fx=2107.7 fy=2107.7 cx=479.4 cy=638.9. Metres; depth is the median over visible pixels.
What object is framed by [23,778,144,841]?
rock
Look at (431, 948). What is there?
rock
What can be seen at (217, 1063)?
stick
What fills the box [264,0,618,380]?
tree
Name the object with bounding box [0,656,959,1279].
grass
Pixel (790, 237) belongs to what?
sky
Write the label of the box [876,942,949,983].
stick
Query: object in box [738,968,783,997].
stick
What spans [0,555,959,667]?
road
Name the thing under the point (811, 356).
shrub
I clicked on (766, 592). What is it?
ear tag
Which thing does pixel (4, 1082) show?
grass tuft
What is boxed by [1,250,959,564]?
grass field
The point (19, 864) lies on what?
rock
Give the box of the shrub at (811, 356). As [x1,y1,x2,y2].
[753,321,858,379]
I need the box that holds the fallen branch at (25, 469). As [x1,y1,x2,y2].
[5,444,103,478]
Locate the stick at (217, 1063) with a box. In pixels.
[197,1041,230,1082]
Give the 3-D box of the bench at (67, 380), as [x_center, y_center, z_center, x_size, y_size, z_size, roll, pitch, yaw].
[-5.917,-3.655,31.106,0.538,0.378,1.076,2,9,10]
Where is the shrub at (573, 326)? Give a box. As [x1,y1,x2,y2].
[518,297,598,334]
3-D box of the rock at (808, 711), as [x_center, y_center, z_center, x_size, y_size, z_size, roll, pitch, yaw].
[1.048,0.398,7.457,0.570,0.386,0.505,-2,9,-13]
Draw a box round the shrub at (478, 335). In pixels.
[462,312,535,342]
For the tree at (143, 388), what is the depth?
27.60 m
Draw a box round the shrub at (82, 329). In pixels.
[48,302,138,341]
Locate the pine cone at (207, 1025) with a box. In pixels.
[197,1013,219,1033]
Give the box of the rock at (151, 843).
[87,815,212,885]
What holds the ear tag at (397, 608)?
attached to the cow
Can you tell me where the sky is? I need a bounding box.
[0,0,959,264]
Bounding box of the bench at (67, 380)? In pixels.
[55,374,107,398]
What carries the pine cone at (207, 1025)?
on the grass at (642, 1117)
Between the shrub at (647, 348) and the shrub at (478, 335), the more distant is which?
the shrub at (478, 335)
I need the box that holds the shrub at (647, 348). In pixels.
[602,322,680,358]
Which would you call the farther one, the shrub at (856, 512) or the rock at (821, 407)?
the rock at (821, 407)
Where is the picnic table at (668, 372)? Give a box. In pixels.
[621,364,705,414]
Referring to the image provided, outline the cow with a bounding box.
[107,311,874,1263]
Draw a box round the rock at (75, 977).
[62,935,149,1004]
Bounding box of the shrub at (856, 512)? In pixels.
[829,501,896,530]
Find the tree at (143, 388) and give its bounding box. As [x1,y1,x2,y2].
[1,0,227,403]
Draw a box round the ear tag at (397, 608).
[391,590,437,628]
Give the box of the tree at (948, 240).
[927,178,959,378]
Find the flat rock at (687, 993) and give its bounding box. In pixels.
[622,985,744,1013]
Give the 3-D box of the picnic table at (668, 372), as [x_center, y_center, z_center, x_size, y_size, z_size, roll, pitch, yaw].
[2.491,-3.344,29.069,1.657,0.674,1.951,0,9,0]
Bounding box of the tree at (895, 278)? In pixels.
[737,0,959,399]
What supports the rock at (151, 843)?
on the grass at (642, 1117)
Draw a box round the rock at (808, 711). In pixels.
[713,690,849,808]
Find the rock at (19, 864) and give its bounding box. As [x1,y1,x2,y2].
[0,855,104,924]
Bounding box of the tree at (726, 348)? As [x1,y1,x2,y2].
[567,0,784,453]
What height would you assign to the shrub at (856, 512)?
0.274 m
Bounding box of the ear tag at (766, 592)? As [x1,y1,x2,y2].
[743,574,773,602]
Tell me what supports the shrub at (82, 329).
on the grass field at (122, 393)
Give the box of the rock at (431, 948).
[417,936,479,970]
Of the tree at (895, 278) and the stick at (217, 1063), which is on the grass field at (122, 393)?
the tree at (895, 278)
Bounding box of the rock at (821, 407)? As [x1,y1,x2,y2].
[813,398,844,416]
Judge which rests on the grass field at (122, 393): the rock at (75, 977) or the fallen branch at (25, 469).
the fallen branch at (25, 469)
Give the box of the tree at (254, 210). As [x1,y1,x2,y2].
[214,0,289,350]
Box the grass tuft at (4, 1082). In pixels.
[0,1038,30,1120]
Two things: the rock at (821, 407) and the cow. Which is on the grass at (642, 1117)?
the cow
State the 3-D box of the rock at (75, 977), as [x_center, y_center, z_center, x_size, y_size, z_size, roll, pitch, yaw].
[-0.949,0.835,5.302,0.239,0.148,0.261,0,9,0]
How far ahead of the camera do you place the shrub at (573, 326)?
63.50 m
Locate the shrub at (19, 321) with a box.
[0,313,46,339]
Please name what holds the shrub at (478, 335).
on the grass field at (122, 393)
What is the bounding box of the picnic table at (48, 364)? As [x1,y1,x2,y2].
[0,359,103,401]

# # # # #

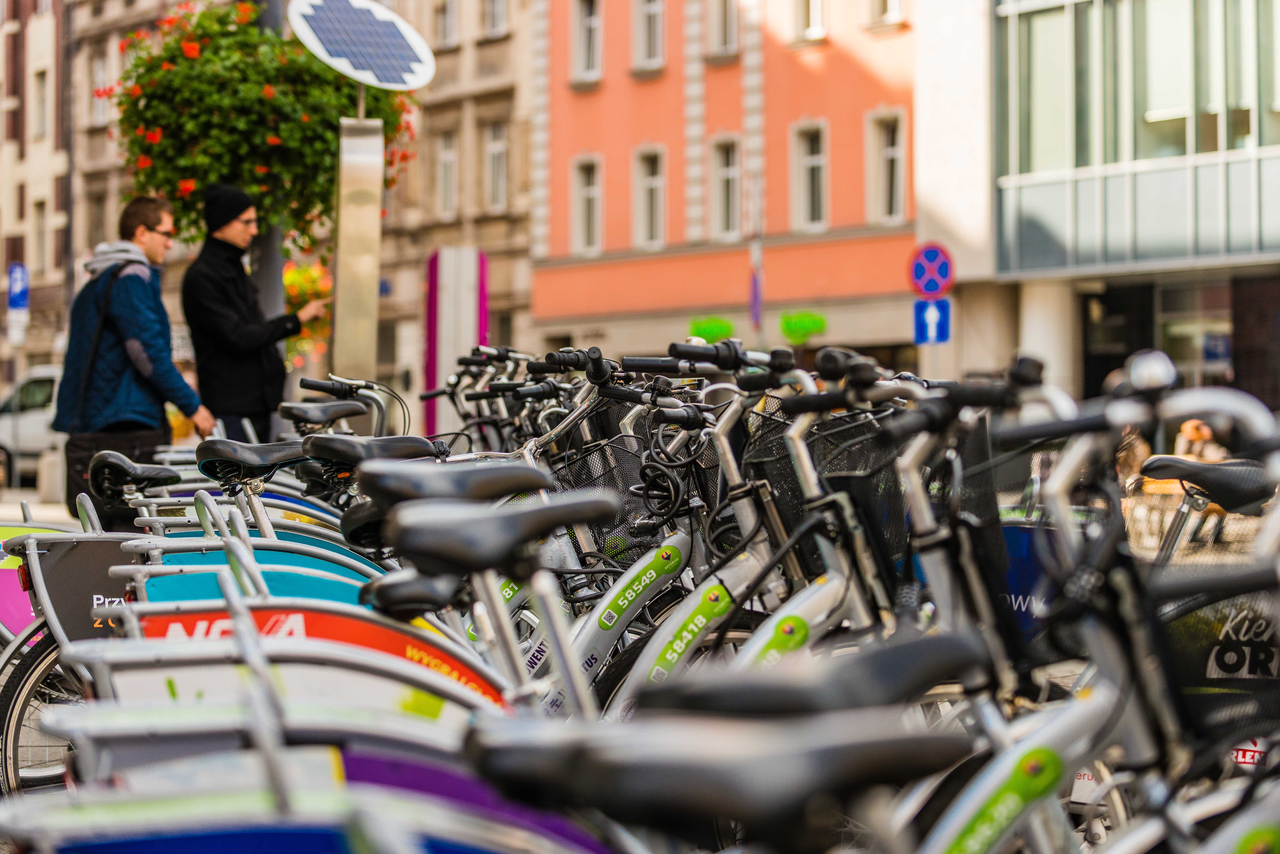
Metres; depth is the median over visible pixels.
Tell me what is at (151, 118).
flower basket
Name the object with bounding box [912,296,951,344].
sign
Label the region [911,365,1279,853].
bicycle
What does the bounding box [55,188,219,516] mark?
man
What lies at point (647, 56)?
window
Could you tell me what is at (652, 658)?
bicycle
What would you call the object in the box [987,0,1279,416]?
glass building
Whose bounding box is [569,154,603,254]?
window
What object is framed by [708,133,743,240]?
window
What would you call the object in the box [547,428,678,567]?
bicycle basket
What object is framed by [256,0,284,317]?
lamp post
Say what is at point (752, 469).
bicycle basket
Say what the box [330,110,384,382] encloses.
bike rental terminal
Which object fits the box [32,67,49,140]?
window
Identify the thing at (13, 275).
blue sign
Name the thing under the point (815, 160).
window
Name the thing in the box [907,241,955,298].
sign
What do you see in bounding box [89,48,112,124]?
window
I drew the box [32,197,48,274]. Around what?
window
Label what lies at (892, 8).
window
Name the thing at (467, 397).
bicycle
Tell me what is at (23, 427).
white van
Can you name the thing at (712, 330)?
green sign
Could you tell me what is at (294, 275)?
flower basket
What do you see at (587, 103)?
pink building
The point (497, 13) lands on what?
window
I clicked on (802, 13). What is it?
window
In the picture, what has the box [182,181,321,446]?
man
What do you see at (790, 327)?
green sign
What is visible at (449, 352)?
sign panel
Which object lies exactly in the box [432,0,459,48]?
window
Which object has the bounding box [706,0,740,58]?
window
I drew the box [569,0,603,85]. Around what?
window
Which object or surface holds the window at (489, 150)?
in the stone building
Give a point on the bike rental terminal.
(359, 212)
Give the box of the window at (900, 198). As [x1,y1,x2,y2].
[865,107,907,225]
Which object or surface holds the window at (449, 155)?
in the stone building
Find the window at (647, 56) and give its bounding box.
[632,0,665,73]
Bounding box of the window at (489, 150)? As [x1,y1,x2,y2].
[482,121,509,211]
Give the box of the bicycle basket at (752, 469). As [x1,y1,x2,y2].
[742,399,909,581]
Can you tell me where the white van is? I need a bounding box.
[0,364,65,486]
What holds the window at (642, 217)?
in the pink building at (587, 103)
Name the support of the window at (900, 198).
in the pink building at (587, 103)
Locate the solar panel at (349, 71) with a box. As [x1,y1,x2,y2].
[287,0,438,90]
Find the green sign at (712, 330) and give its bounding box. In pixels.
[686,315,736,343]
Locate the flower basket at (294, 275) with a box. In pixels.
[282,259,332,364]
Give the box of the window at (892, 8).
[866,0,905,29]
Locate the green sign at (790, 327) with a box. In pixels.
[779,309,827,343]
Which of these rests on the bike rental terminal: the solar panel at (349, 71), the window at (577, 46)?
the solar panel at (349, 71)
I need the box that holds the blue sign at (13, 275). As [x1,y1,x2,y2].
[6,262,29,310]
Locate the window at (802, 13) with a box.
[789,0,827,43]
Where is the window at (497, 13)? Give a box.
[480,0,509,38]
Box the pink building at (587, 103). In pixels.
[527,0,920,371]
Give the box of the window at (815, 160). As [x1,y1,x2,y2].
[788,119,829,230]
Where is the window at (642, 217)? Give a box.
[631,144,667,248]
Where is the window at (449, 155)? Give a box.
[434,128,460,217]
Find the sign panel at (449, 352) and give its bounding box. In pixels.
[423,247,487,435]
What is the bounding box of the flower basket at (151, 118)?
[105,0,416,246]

# # # # #

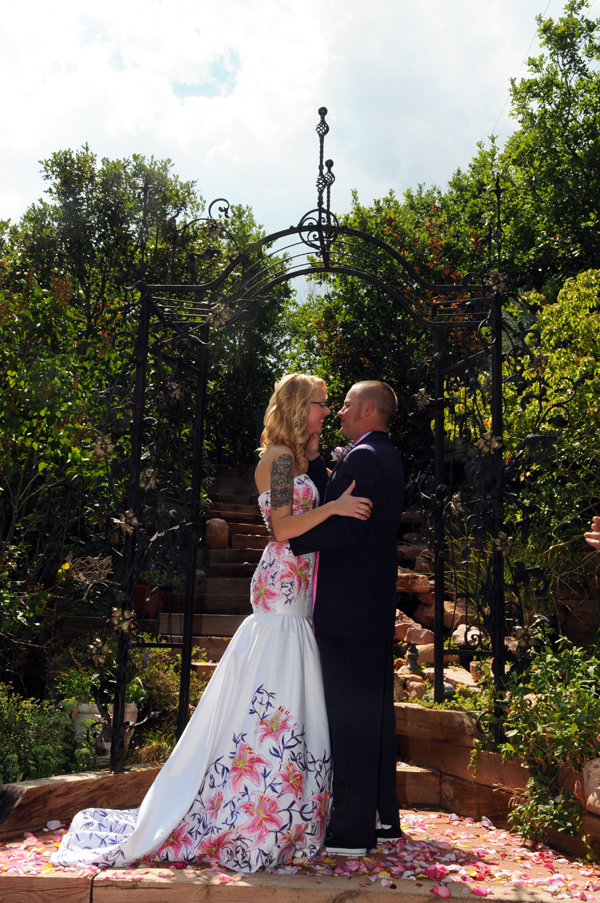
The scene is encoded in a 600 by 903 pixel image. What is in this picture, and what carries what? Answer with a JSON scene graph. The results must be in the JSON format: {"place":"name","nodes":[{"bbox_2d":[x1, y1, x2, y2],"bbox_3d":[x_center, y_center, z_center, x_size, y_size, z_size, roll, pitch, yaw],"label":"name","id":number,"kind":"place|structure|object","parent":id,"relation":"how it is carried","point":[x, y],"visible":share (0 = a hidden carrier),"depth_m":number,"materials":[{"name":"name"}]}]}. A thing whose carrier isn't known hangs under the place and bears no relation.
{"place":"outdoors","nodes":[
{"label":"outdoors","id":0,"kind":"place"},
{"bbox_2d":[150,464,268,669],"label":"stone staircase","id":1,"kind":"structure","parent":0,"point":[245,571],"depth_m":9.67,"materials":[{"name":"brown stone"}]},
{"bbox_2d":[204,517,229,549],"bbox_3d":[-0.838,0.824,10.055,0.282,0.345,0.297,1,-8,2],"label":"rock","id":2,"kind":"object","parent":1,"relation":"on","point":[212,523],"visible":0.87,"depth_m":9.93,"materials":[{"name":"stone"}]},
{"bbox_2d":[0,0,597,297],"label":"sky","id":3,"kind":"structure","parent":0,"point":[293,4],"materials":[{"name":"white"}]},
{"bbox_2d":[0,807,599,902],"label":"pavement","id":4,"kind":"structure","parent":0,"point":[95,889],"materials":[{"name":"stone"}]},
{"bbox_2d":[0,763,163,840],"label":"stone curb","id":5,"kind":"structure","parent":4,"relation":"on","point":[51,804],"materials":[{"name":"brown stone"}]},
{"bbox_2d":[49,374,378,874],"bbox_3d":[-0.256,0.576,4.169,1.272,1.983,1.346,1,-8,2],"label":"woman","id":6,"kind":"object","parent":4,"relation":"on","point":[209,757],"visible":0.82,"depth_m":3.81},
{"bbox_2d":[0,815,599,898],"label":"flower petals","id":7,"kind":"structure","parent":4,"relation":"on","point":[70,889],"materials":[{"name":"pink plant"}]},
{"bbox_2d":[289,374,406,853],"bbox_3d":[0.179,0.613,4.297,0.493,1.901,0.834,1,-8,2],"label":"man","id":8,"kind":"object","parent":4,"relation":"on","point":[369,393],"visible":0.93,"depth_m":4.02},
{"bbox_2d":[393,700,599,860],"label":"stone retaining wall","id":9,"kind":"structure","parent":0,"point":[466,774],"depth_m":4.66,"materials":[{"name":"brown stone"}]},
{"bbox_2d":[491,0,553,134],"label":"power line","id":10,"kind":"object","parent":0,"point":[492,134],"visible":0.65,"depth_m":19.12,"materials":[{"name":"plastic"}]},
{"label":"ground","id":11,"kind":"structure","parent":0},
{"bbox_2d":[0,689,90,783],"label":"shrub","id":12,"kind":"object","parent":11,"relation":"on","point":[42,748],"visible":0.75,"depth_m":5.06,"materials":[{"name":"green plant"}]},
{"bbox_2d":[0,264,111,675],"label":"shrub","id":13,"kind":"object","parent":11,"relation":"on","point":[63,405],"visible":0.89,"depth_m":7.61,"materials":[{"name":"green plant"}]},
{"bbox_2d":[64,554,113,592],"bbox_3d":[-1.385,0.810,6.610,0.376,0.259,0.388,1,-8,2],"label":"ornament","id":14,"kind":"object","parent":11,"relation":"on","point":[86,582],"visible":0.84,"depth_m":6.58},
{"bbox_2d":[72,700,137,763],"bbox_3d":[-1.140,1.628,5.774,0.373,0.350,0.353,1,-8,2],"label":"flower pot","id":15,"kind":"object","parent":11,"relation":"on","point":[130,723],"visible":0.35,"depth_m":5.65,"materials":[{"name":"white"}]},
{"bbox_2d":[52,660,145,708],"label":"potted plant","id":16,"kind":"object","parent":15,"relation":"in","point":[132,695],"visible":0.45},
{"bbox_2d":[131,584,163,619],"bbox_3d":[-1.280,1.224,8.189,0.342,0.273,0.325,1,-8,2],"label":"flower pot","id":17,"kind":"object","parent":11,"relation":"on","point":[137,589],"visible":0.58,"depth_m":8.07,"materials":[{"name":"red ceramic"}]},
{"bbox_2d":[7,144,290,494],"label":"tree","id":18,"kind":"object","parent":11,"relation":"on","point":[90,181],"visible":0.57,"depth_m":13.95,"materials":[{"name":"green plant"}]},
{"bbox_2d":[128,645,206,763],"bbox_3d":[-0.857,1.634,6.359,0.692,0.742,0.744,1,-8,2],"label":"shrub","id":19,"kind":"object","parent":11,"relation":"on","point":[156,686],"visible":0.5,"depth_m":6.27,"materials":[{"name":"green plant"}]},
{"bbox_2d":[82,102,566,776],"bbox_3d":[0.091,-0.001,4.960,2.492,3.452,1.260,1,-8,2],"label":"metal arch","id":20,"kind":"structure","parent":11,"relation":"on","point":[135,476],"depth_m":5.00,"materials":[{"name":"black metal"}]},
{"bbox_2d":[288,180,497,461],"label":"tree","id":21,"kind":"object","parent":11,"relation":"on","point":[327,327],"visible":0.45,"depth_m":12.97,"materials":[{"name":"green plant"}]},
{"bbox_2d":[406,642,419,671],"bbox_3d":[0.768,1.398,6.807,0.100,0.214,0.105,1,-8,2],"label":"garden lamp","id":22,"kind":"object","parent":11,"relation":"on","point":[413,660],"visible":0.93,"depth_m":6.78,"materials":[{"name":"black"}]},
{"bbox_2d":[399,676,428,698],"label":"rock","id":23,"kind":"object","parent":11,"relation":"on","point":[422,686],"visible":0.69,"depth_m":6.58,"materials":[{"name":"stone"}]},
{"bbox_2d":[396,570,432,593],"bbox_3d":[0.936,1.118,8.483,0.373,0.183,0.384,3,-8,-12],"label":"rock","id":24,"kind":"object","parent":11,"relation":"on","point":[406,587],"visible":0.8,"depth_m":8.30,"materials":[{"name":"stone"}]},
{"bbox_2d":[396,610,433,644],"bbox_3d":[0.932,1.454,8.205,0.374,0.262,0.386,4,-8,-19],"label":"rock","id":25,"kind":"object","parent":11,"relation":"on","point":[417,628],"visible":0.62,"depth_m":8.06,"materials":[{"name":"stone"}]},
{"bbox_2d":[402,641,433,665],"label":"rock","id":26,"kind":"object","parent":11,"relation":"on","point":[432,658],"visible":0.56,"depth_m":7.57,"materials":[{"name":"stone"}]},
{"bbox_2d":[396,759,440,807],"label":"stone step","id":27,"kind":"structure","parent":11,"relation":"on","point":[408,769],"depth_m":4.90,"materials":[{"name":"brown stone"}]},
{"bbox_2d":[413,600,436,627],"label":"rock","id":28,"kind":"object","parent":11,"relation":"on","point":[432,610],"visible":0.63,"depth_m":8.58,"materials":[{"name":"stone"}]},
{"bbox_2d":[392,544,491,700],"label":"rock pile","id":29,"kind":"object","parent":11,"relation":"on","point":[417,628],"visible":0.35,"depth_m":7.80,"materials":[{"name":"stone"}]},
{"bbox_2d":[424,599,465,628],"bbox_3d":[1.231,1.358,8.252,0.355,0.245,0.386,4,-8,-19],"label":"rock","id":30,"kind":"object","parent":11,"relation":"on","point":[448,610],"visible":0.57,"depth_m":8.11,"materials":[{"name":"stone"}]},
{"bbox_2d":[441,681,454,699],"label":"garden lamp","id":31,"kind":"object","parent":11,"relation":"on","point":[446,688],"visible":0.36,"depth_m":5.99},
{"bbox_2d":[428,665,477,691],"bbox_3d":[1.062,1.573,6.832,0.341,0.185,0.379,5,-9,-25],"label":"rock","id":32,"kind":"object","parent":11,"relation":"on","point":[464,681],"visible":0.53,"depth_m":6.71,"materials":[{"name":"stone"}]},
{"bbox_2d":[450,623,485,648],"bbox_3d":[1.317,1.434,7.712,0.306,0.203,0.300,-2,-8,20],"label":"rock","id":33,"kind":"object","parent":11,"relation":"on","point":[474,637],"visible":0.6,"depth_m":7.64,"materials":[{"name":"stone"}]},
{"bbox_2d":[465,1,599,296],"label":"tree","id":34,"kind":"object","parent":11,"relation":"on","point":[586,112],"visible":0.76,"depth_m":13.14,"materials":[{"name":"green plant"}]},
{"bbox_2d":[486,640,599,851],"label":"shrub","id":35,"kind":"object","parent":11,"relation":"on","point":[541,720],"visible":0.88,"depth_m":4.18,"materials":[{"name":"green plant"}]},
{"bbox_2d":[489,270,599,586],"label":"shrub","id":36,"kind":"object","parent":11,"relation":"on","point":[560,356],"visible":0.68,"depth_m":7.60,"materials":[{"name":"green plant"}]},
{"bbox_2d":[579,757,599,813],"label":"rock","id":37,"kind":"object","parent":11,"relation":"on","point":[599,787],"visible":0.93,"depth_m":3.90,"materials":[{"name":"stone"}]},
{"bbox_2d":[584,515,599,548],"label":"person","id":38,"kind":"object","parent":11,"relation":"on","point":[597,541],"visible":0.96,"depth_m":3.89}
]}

# # # # #

● **ACTIVITY**: The lines in the records above that include the word "median" must be copied out.

● **RESPONSE**:
fx=2107.7 fy=2107.7 cx=479.4 cy=638.9. Metres; depth is the median over visible pixels.
Metres; depth is the median over visible pixels.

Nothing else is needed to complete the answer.